**** Provided entries
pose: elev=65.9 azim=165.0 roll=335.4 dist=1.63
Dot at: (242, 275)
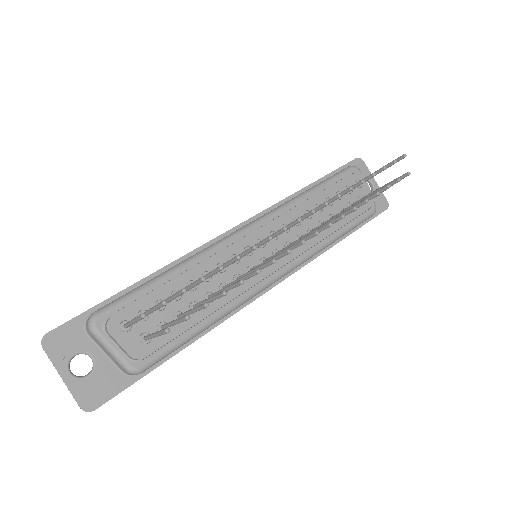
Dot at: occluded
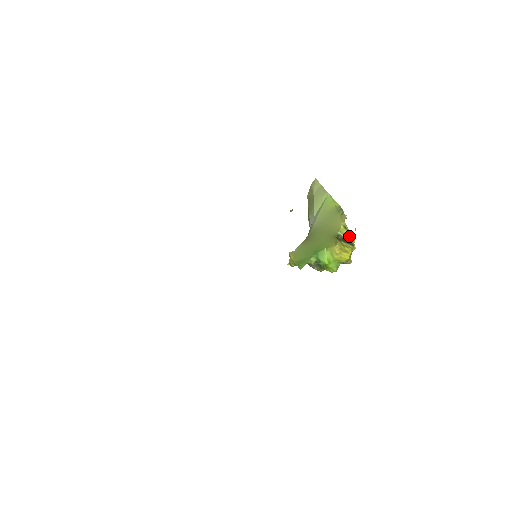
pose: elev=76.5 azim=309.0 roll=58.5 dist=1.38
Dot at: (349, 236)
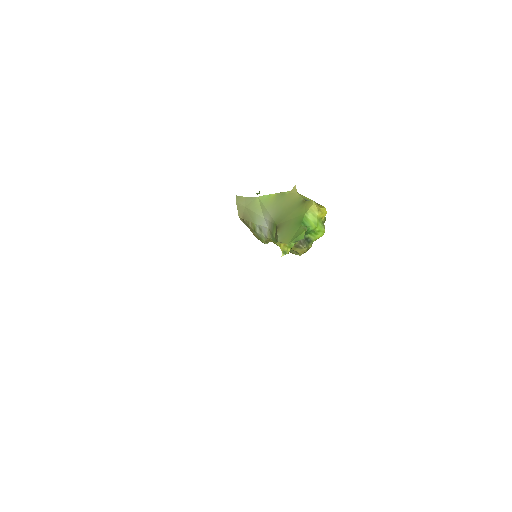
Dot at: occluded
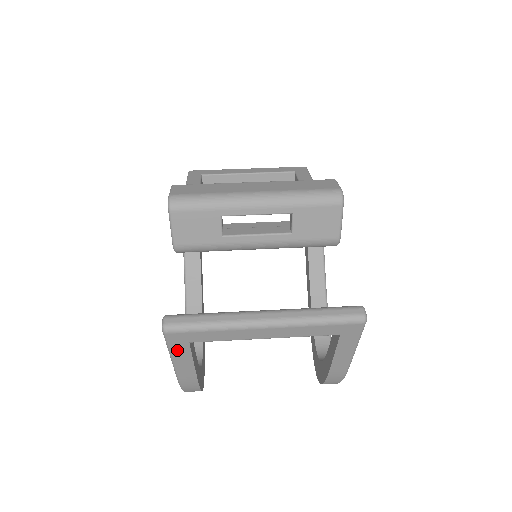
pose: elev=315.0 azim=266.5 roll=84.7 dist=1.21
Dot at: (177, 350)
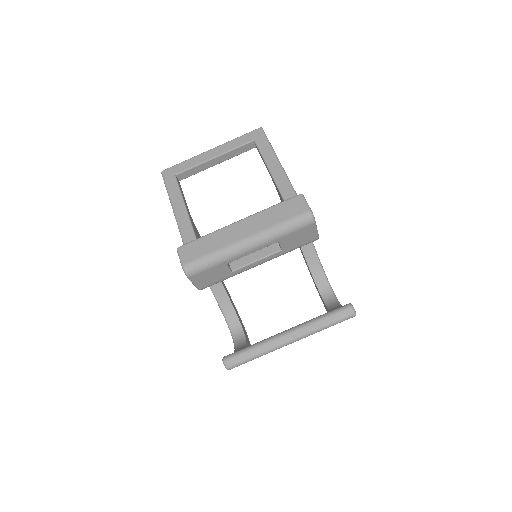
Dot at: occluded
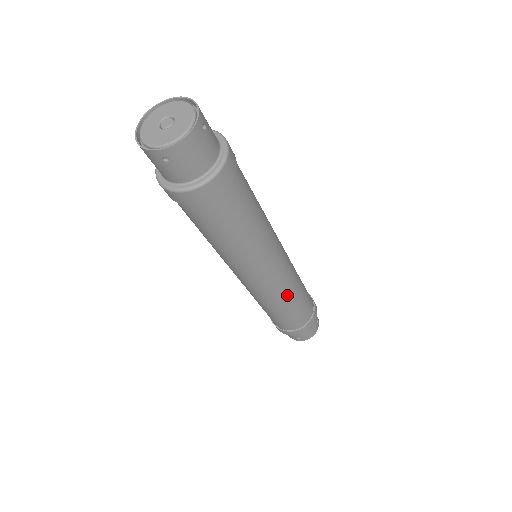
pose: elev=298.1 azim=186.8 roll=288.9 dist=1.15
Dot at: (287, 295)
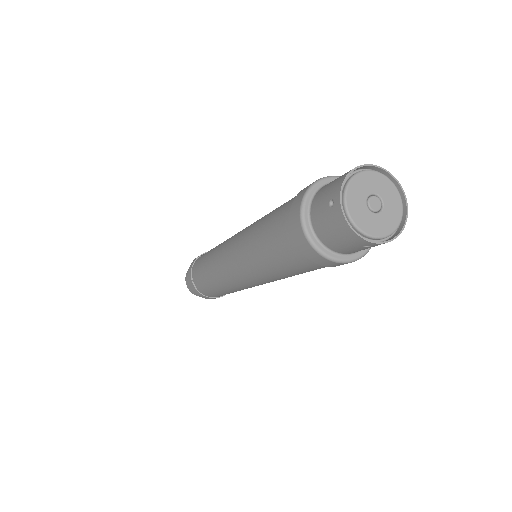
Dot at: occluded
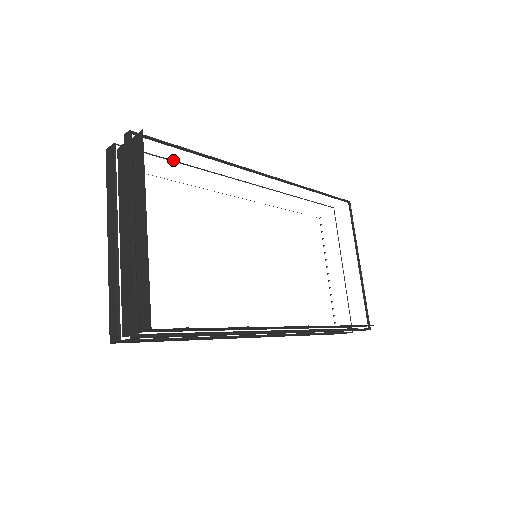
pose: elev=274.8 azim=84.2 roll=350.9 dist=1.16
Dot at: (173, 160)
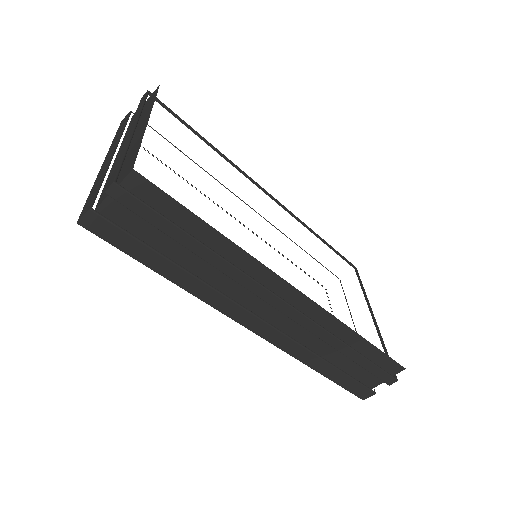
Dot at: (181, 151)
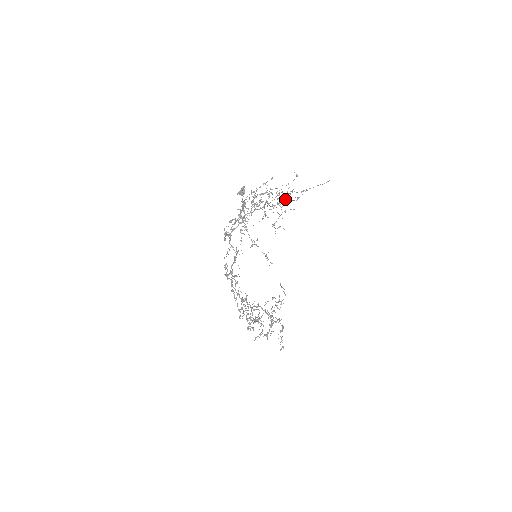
********
Task instructions:
Recast every line of text in the items above as a JSON list of strings, one string per line, skipping blank lines. Leave the pictures out.

Response to this task:
[
  "pose: elev=65.9 azim=165.0 roll=335.4 dist=1.63",
  "Dot at: (242, 275)",
  "Dot at: occluded",
  "pose: elev=76.5 azim=309.0 roll=58.5 dist=1.38",
  "Dot at: (349, 236)",
  "Dot at: occluded",
  "pose: elev=315.0 azim=266.5 roll=84.7 dist=1.21",
  "Dot at: (177, 350)",
  "Dot at: occluded",
  "pose: elev=298.1 azim=186.8 roll=288.9 dist=1.15",
  "Dot at: (287, 295)",
  "Dot at: occluded",
  "pose: elev=274.8 azim=84.2 roll=350.9 dist=1.16",
  "Dot at: (173, 160)",
  "Dot at: (181, 151)"
]